AuthCode+PKCE¶
The AuthCode flow consist of two physical operations:
- a front-channel step via the browser where all "interactive” things happen, e.g. login page, consent etc. This step results in an authorization code that represents the outcome of the front-channel operation.
- a back-channel step where the authorization code from step 1 gets exchanged with the requested tokens. Confidential clients need to authenticate at this point.
This flow has the following security properties:
- No data (besides the authorization code which is basically a random string) gets leaked over the browser channel.
- Authorization codes can only be used once.
- The authorization code can only be turned into tokens when (for confidential clients - more on that later) the client secret is known.
There is one problem called code substitution attack.
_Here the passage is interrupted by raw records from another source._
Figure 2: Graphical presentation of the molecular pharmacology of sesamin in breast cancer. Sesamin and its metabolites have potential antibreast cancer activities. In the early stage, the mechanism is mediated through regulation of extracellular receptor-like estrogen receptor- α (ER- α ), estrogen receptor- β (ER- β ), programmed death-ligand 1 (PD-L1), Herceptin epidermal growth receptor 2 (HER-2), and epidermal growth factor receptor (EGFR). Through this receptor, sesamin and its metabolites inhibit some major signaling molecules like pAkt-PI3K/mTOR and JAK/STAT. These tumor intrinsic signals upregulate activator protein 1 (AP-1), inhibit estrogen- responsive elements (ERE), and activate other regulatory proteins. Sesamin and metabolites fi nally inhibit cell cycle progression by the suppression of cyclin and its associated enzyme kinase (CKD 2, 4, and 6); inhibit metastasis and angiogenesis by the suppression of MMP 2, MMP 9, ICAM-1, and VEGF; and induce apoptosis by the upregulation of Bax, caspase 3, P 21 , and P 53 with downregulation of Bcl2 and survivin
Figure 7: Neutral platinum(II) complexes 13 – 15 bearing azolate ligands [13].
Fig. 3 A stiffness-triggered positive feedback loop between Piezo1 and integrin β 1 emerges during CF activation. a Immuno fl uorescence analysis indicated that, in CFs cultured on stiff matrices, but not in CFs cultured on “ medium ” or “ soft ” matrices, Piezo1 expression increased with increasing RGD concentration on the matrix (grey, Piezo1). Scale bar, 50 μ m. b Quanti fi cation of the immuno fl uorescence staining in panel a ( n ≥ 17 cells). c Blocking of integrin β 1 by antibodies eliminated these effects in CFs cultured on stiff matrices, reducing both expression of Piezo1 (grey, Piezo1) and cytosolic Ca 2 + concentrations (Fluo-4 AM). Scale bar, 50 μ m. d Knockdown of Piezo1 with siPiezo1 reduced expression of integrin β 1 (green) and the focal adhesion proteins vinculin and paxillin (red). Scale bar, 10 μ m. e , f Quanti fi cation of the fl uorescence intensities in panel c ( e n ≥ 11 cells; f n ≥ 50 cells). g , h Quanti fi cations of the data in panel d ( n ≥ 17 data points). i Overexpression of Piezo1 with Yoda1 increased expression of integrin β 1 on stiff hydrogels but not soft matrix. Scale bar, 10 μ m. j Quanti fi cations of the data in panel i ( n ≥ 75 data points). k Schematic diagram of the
And for mitigation technique we will use RFC 7636 - PKCE.
Proof Key for Code Exchange by OAuth Public Clients (PKCE)¶
This essentially introduces a per-request secret for code flow (please read up on the details here). All the client has to implement for this, is creating a random string and hashing it using SHA256.
This also solves the substitution problem, because the client can prove that it is the same client on front and back-channel, and has the following additional advantages:
- The client implementation is very simple compared to hybrid flow.
- It also solves the problem of the absence of a static secret for public clients.
- No additional front-channel response artifacts are needed.